The revelations, based on emails obtained through requests for public records that were just now made available, severely undermines the Trump campaign and current administration’s efforts to paint Democratic candidate Hillary Clinton as a criminal for having used a private email server in her role as Secretary of State. Because personal email accounts are not subject to same types of public transparency laws, it’s up to the official and his or her transition staff to hand over any sensitive state-related messages for archiving. Emails from a state account are automatically stored on state servers and subject to public records requests.

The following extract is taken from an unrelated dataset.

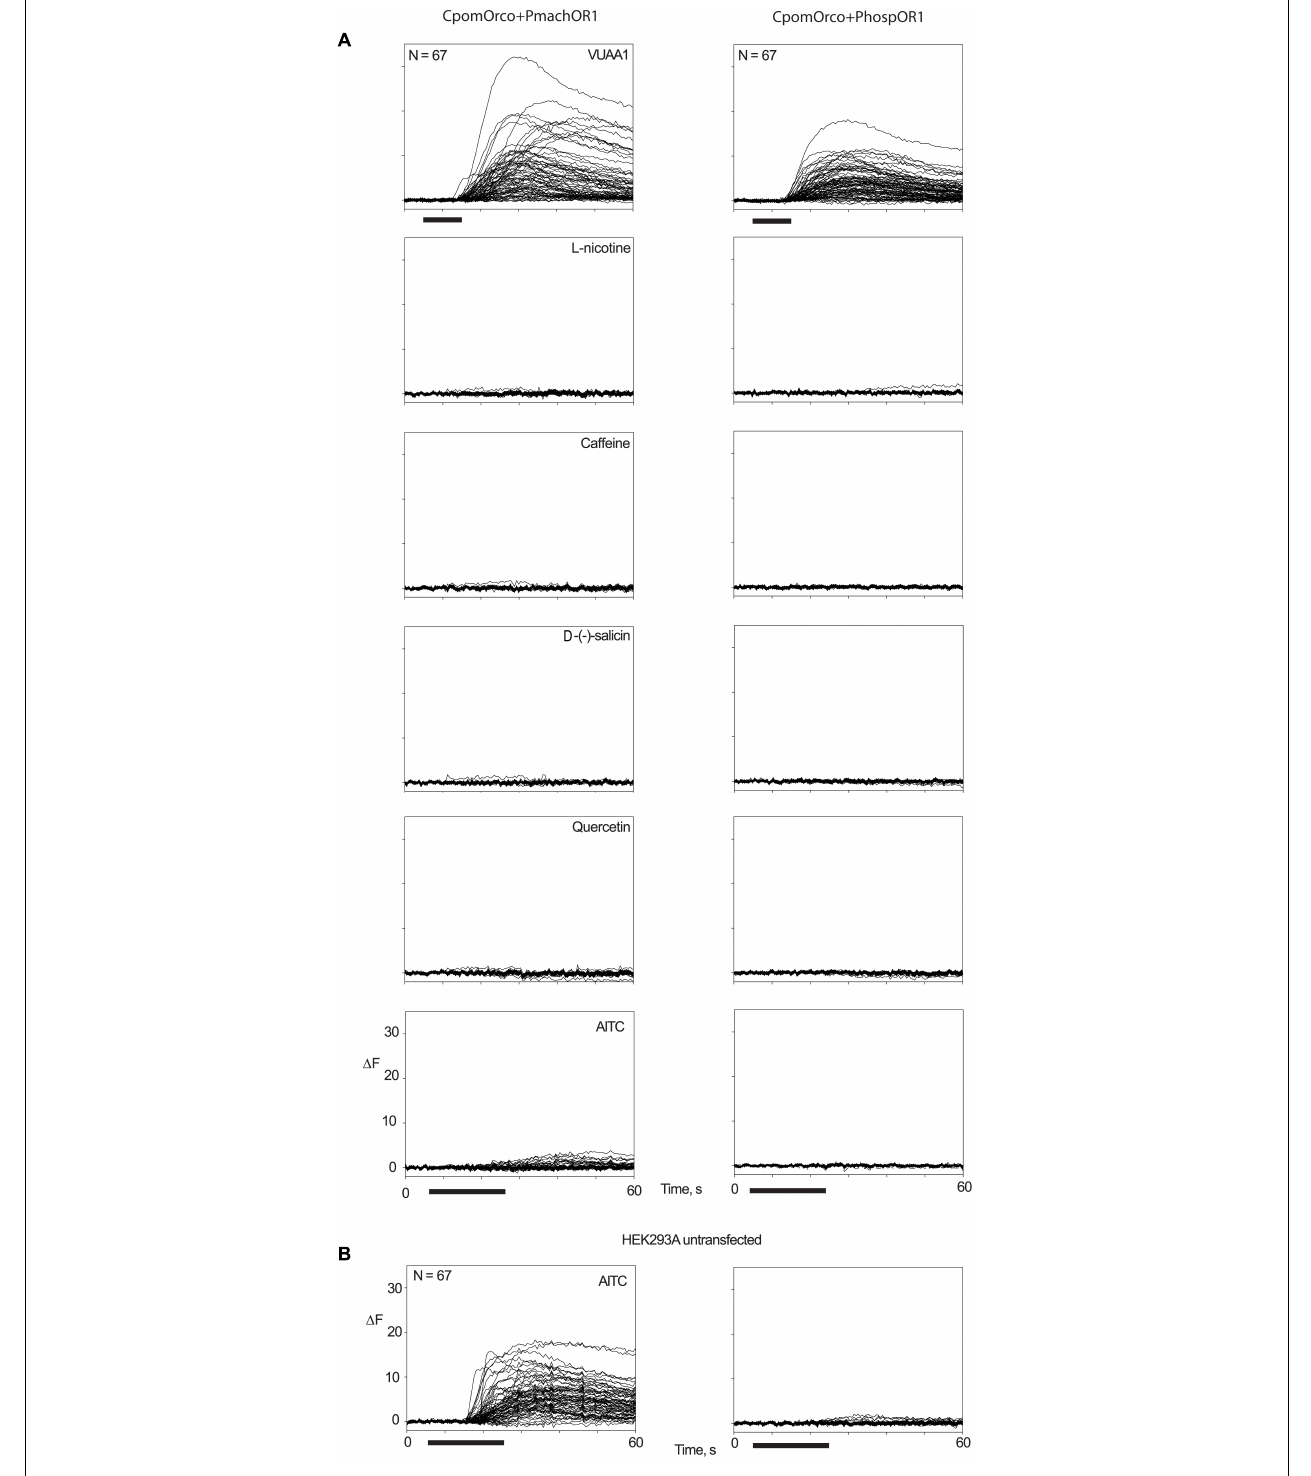
FIGURE 6 | Screening of candidate ligands on OR1. Multiple traces of fluorescence variation associated with Ca ++ i increase in HEK293A cells transfected with CpomOrco + PmachOR1 (left) and CpomOrco + PhospOR1 (right). (A) Application of 500 µ M doses of VUAA1, L-nicotine, caffeine, D-(-)-salicin, quercetin, and AITC. (B) Two consecutive applications of AITC (500 µ M) to non-transfected HEK293A. A reversible effect on non-transfected cells was observed, excluding its relations with the human TRPA1 (Cattaneo et al., 2017b), which is in accordance with the documented absence of TRPA1-transcripts in HEK cells (BioGPS Cell Line Gene Expression Profiles—HEK293). N = 67 for all experiments; black bar: stimulus (10 s for VUAA1, 20 s for ligands).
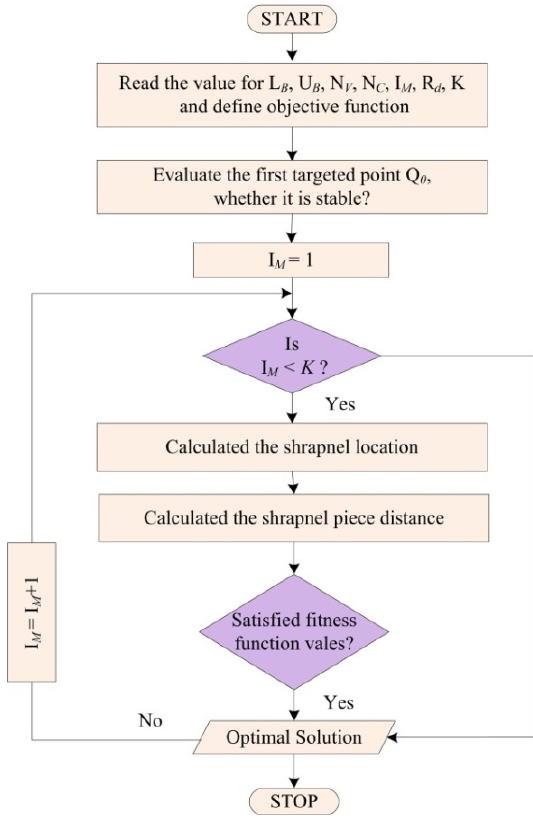
Figure 4. Flow diagram of MBA.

Pence’s office claims the contents of his personal AOL account used for state business are in fact in the process of being archived. "Similar to previous governors, during his time as governor of Indiana, Mike Pence maintained a state email account and a personal email account,” reads a statement given to the The Indianapolis Star. “As governor, Mr. Pence fully complied with Indiana law regarding email use and retention. Government emails involving his state and personal accounts are being archived by the state consistent with Indiana law, and are being managed according to Indiana’s Access to Public Records Act.”
A larger concern, however, is security. By using a private AOL account to conduct sensitive state matters, Pence could have exposed sensitive state business. In the hacking incident last year, Pence’s email account was compromised by a scammer who used it to try and extort money from members of his contact list by claiming Pence and his wife were stranded in the Philippines, The Indianapolis Star reports. This hack didn’t appear to have had been designed specifically to breach Pence’s office, which made clear that his AOL account could be compromised by relatively benign breaching techniques designed by spammers and low-level hackers.
It is not illegal in Indiana to own and use a personal account while in office, nor is it against the law to handle work-related matters from a personal account — so long as those emails are in some way archived. However, the Star reports that Pence made no efforts to preserve his AOL emails until after he left office and is only just now doing months after public records requests were first made.